The plaintiffs in the lawsuit — three private employers and four individual taxpayers — argued that Congress intended for the subsidies to go to people in states that set up their own insurance exchanges. They cited language in the law that said the subsidies would be available to those “enrolled through an Exchange established by the State.”

The plain language of the law -- as well as truth -- as well as the truth was on the side of the plaintiffs.

Recall that no Republicans voted for this law, and thay the Demcorats' rush to get it passed before Sen. Brown took office has caused manifold problems for millions of Americans.

The next Republican president of the United States should give these plaintiffs the Presidential Medal of Freedom instead of the terror supports and celebrities Barack Obama has handed them out to over the years. 

Update from Ed Lasky:

The U.S. Court of Appeals for the District of Columbia Circuit is the court that Obama and the Democrats have wanted to stack the most-besides the Supreme Court of course. This is the key court that could serve as a roadblock to delay or derail the liberal agenda. I wrote about Harry Reid’s abolition of the filibuster and the liberals’ goal of seizing control of this particular court in Dems Plot to Control America.

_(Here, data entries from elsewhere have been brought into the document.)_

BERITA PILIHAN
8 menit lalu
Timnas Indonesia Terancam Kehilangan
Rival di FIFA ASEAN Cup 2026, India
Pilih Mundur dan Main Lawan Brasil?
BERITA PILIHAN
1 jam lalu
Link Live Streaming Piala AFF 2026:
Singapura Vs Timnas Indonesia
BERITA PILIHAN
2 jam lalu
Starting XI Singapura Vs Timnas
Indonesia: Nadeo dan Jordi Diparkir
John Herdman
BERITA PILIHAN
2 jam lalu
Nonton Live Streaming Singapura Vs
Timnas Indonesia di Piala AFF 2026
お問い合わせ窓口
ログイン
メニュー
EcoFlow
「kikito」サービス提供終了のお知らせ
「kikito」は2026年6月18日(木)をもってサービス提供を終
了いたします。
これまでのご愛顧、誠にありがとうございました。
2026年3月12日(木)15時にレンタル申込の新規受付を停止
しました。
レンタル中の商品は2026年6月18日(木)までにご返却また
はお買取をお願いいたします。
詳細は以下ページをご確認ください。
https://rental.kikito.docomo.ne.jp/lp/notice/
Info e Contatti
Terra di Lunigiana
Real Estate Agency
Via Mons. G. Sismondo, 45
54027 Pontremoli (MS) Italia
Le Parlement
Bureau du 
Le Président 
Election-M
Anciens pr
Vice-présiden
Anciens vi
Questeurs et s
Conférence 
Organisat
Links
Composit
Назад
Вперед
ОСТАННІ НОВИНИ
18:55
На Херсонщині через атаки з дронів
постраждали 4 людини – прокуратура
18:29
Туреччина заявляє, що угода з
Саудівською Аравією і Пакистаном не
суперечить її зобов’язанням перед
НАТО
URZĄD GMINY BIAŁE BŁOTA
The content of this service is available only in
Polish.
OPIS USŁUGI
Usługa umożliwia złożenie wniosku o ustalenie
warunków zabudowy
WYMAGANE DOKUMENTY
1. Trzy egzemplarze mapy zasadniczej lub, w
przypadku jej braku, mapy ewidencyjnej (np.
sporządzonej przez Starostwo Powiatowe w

Some language from Jennifer Rubin:

The court held:

We conclude that appellants have the better of the argument: a federal Exchange is not an “Exchange established by the State,” and section 36B does not authorize the IRS to provide tax credits for insurance purchased on federal Exchanges. We reach this conclusion by the following path: First, we examine section 36B in light of sections 1311 and 1321, which authorize the establishment of state and federal Exchanges, respectively, and conclude that section 36B plainly distinguishes Exchanges established by states from those established by the federal government. . . .

The government urges us, in effect, to strike from section 36B the phrase “established by the State,” on the ground that giving force to its plain meaning renders other provisions of the Act absurd. But we find that the government has failed to make the extraordinary showing required for such judicial rewriting of an act of Congress. Nothing about the imperative to read section 36B in harmony with the rest of the ACA requires interpreting “established by the State” to mean anything other than what it plainly says.

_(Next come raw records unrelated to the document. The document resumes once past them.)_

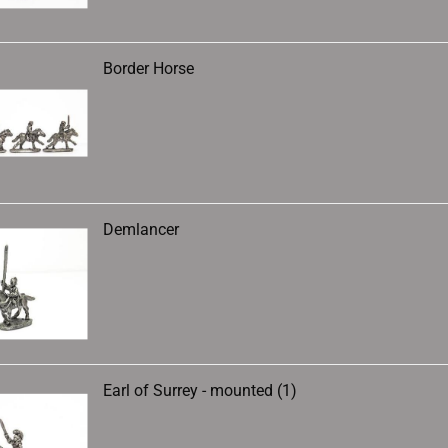
Border Horse
Demlancer
Earl of Surrey - mounted (1)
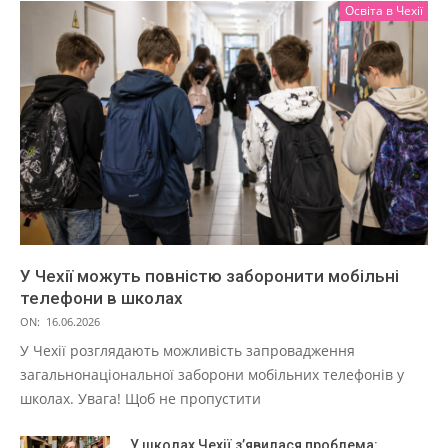
Освіта в Чехії
У Чехії можуть повністю заборонити мобільні
телефони в школах
ON:
16.06.2026
У Чехії розглядають можливість запровадження
загальнонаціональної заборони мобільних телефонів у
школах. Увага! Щоб не пропустити
У школах Чехії з’явилася проблема:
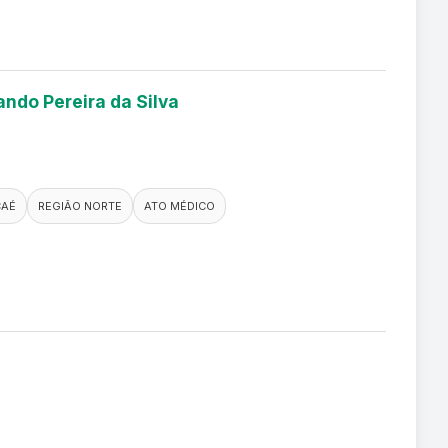
ando Pereira da Silva
AÉ
REGIÃO NORTE
ATO MÉDICO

In point of fact, congressional intent in this case is sort of a fiction, since few read the bill and really understood it. That said, the plain language of their own handiwork has come back to bite the Democrats.

Todd Gaziano of the conservative-libertarian Pacific Legal Foundation explains:

The decision striking down the administration’s “creative” interpretation equating state exchanges with those run by federal bureaucrats is not the least bit surprising. The administration essentially argued that when Congress used the word “state” it also meant the national government. The administration constantly tries to undermine the Constitution’s dual sovereignty-federalism structure, but the courts know it is a fundamental background principle. Thus, the courts are not likely to believe Congress means the federal government when it uses the word “state.” Moreover, the administration’s attempted jujitsu of the Obamacare statute in many other instances is simply losing all credibility with honest and intelligent people. (snip)

There are a number of immediate ramifications:

Democrats will be hard-pressed to come up with their alternative to Obamacare — or do they really think Congress will “fix” a law this unpopular?

The GOP better get on the ball and come up with its alternative. Now is certainly the time.

The midterms, and more so the 2016 elections, become an even stronger referendum on Obamacare — Democrats will want to “fix” it and Republicans will want to replace it.

This is a nightmare for red-state Democrats who will have to say whether they’d vote to reinstate the subsidies or not.